Falta uma política nacional de defesa e desenvolvimento da região
Reclamando que falta ao governo brasileiro uma estratégia nacional sob o ponto de vista do desenvolvimento e da defesa de seu território, o senador Mozarildo, que é presidente da Subcomissão Permanente da Amazônia e da Faixa de Fronteira, afirmou que a Amazônia, com sua extensa faixa de fronteira, representa 2/3 do Brasil, porém, apesar de se “Tratar do filé do País tem sido tratada como se fosse o quintal” justamente pela falta de uma política nacional de defesa da região e, neste sentido, acentuou que “A Amazônia Ocidental é mais relegada ainda” e o que se observa é o completo descaso em relação aos problemas econômicos e sociais regionais o que se reflete, principalmente, na infraestrutura. Até “Criaram a Amazônia Legal, como se houvesse a ilegal, mas, este artifício serviu para beneficiar e direcionar as verbas públicas em especial para o Maranhão e o Mato Grosso”.

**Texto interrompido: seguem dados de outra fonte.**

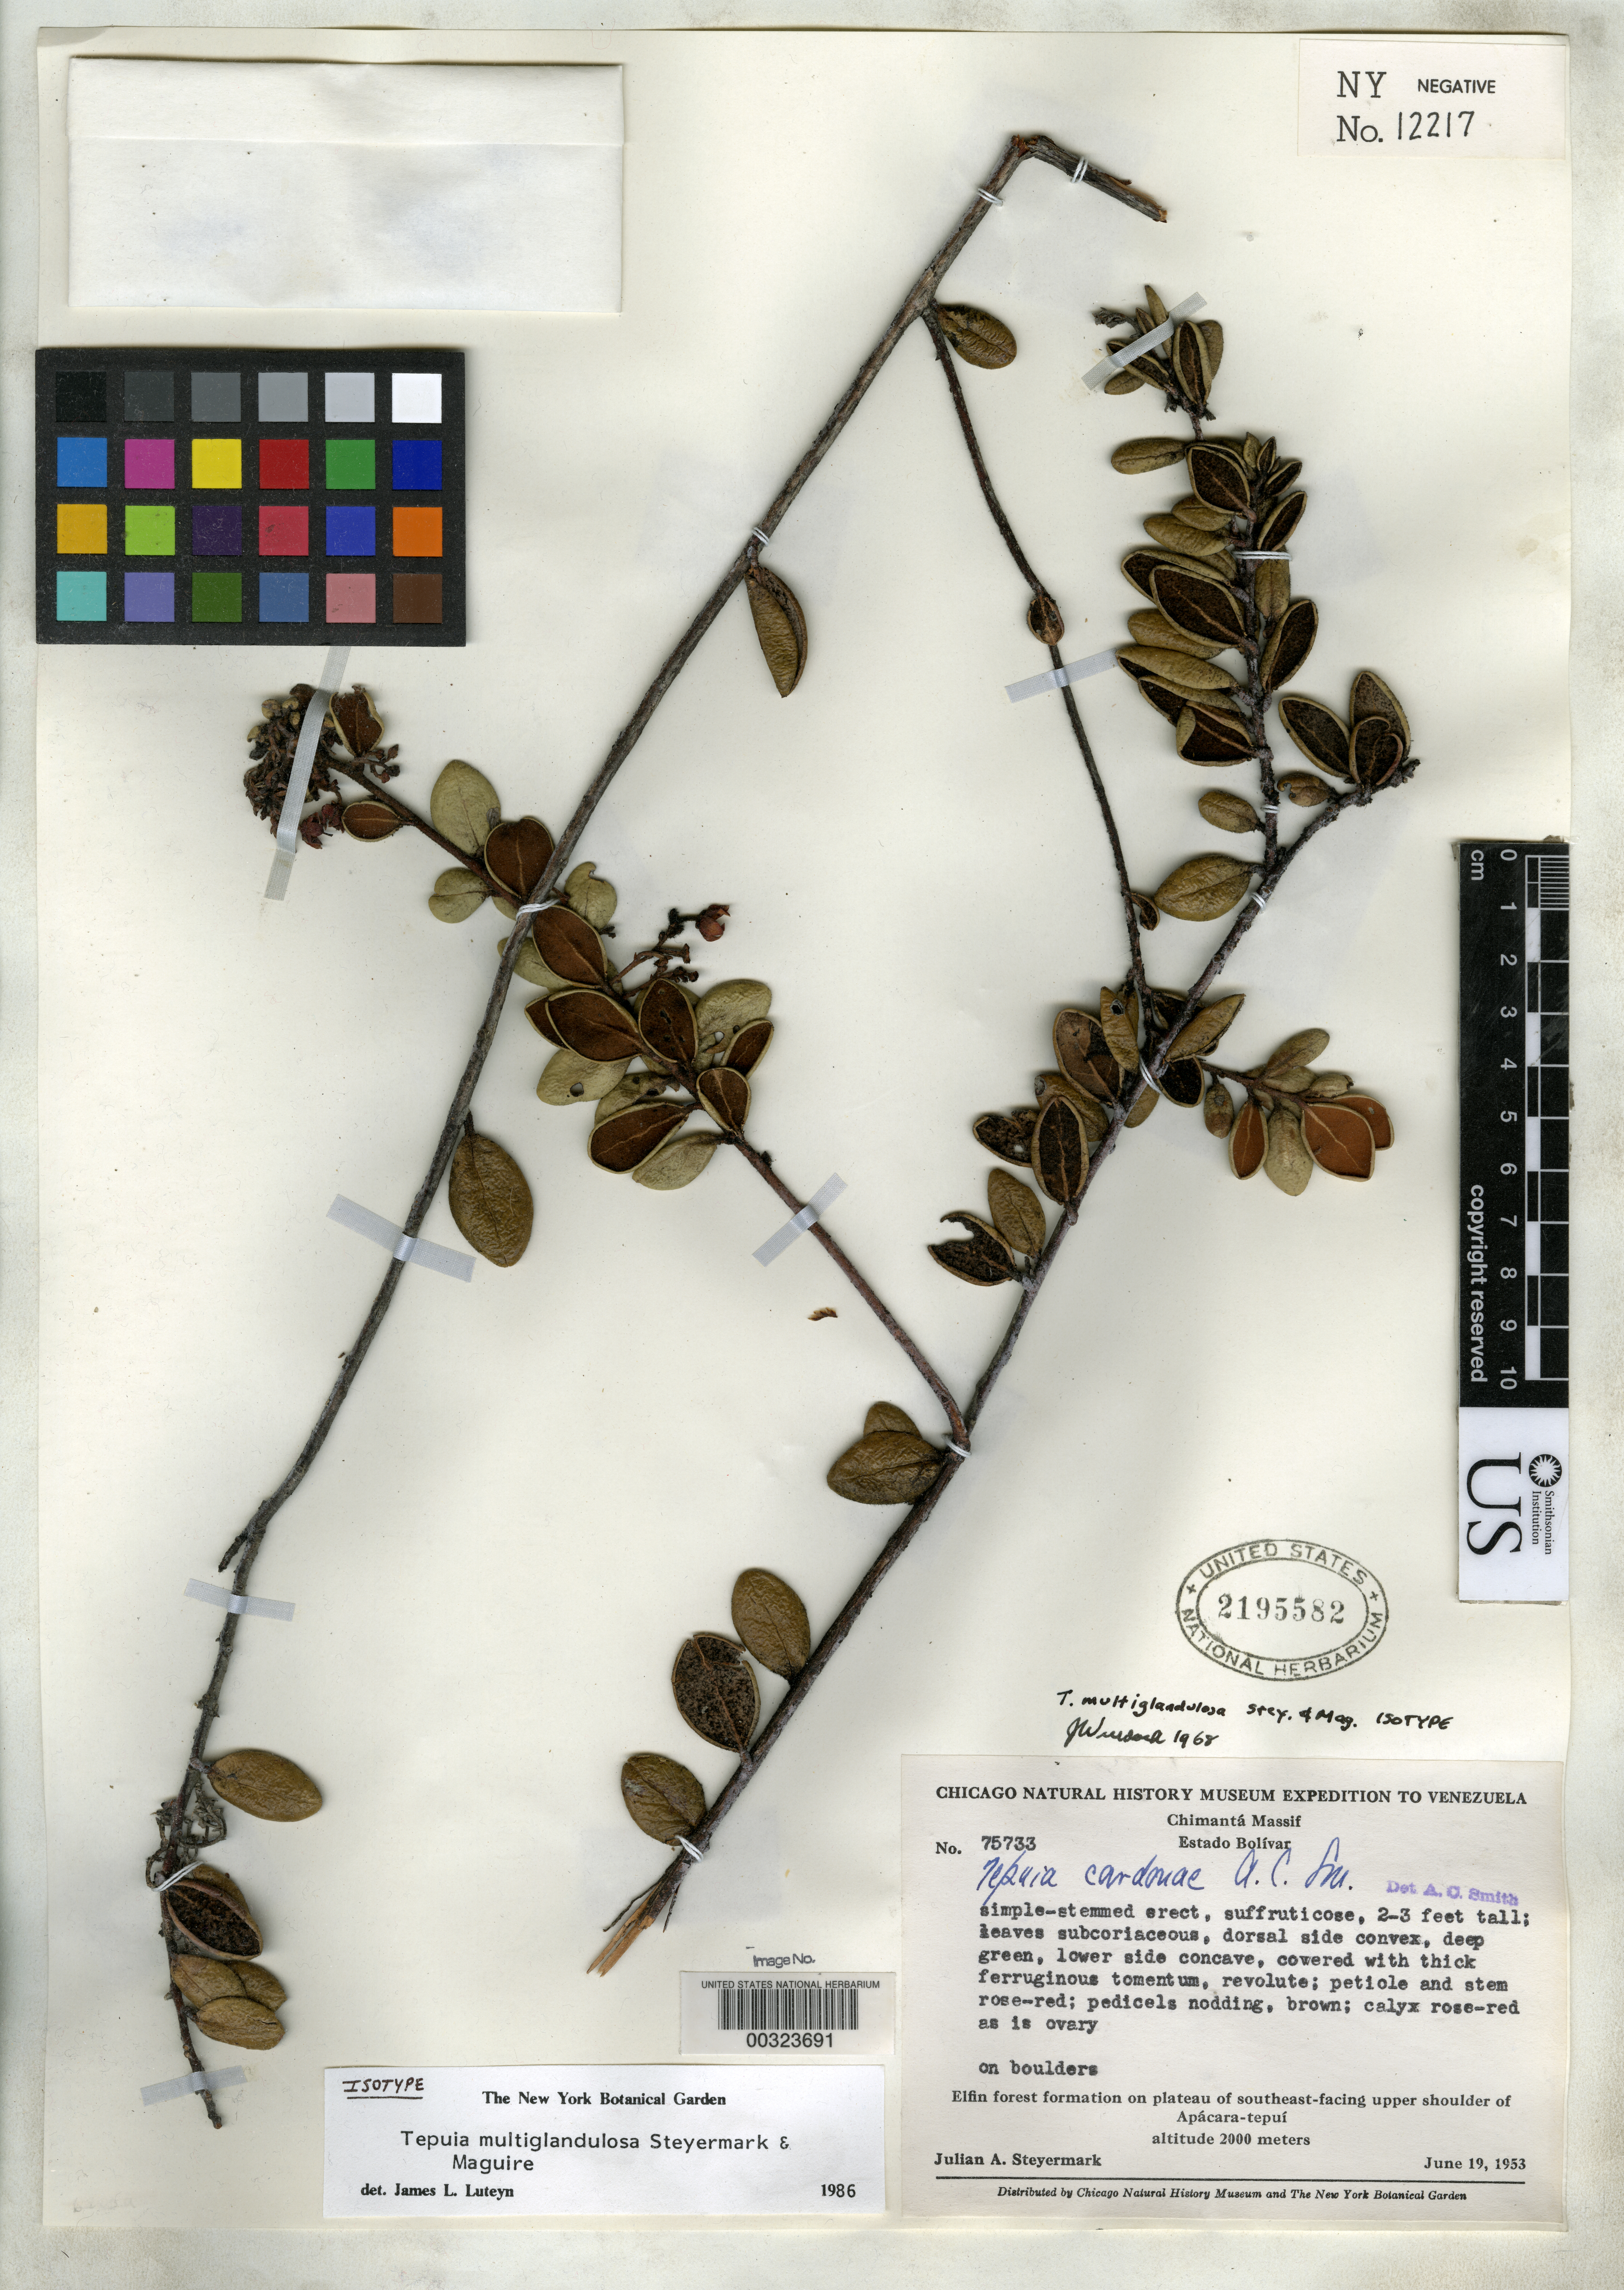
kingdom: Plantae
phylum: Tracheophyta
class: Magnoliopsida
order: Ericales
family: Ericaceae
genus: Tepuia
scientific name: Tepuia multiglandulosa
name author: Steyerm. & Maguire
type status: Isotype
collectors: J. Steyermark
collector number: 75733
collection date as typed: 19 Jun 1953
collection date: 1953-06-19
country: Venezuela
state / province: Bolivar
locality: Macizo de Chimanta, Apacar-tepui.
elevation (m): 2000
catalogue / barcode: US 2195582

Sob este ponto de vista a conclusão que se arrasta por mais de dez anos da BR-319 é muito representativa da ausência de prioridade e de políticas públicas, de vez que se trata de uma estrada concluída na década de 70 que, por inépcia, deixaram deteriorar. Para reconstruir o que existia, então, o Ministério dos Transportes, via DNIT, injetou, nos últimos dez anos, quase meio bilhão na reconstrução da rodovia. O problema, segundo Mozarildo, estaria no trecho central, que corresponde a 405 quilômetros de estrada intrafegáveis. O licenciamento ambiental para as obras na região não foi liberado pelo Ibama, o que, na avaliação do senador, trata-se de uma incoerência do governo e um crime contra o contribuinte, pois, “De um lado o governo libera recursos, do outro lado o governo via Ibama impede a construção. O Brasil vive esses paradoxos que não dá para entender”. E o argumento ambiental padece de todos os males, além de ser uma estrada que já existia, se “A preocupação com os animais é justa, com as árvores é justa, no entanto, a preocupação com o homem deve ser maior”. E sublinhou que se trata de uma estrada fundamental para a integração latino-americana e a única via de acesso, por terra, de Roraíma ao restante do País. Segundo Mozarildo, é urgente a necessidade de encontrar uma solução e que, tão logo, retorne ao Senado vai realizar uma audiência pública na Subcomissão Permanente da Amazônia e da Faixa de Fronteira, com as presenças dos ministros dos Transportes, da diretoria do Departamento Nacional de Infraestrutura de Transportes (Dnit) e de governadores da região para acelerar a reconstrução de uma estrada essencial para o País e para a Amazônia.